MICHAEL KAHN: Well, here we are, we're sitting here now in the Shakespeare theater here in Washington, D.C., and we do six plays a year on this stage and at Carter Barron, and often have about, what, 250 classical roles a year that are up for grabs in addition to the people in our company. And it does require specific skills to do those roles.

And I felt there was a need for training of professional actors who had already had proven themselves in some arena as an actor but had a passion for Shakespeare but had never had an opportunity to do it, never had an opportunity to get comfortable with it, never had an opportunity to do more than, let's say, one play in their BFA school or one play maybe every four years in wherever their community was. So to be able to develop the skills to do the material they had a passion for, I wanted to create a program that was specific for that, that wasn't doing Chekhov, that wasn't doing Sam Shepard or August Wilson; we're simply doing basically Shakespeare.

And the only place you can really go for that as an older actor, as an actor in your late 20s, 30s, 40s, or 50s, was really to England. You could go to Lambda, you could go to Central School. But then you would go to England. You would probably be in a class with other Americans, but yet you would be trained in an English style, not bad in terms of technique at all, and you would leave that school knowing some English people and not being able to work there.

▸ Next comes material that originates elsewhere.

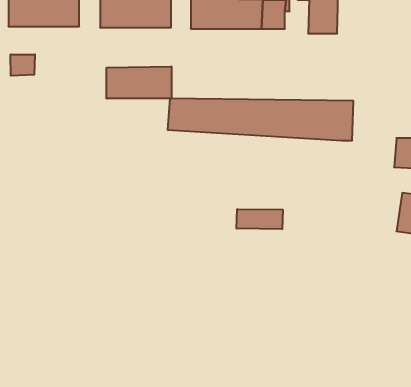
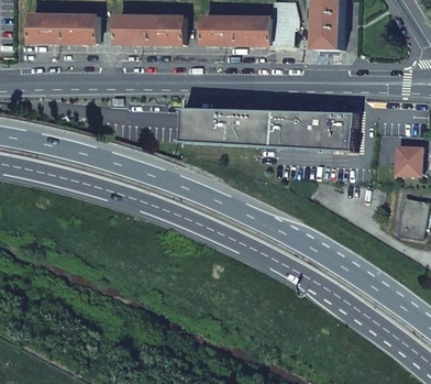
building: [11,54,35,76] -> none
building: [107,66,171,99] -> none
building: [237,209,283,229] -> none

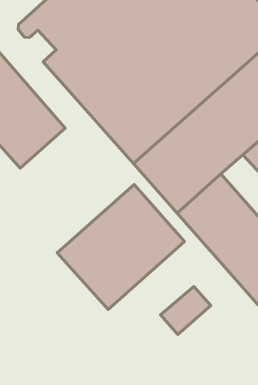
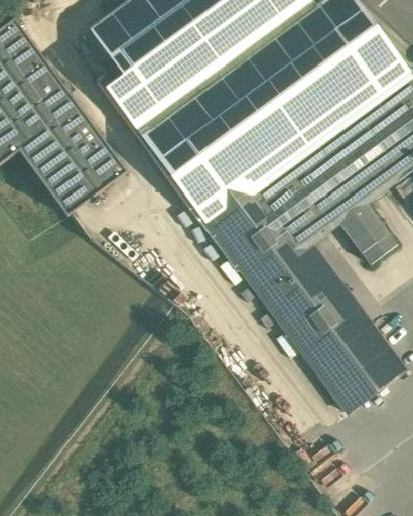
building: [57,184,184,309] -> none
building: [160,287,211,334] -> none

On the other hand, I really believe American actors can be as good at classical material as anybody. We have the emotional life for it. We have the physical imagination for it. We have the, somehow, sort of internal belief in characters that really belongs to us. And we also have this energy which is why we're so great in musical comedy.

So I wanted to do it in an American school and with American accents and American Shakespeare, which is what we do here. And so I thought the best schools are those that are associated with a working company where we can practice what we preach, we can defend and talk to the students about it. And so I thought about it for quite a long time and then started the academy, and it is the only American school of its kind, a one-year MFA program for professional actors to go into a part of the theater that they've always had a great desire to do and never really had the chance.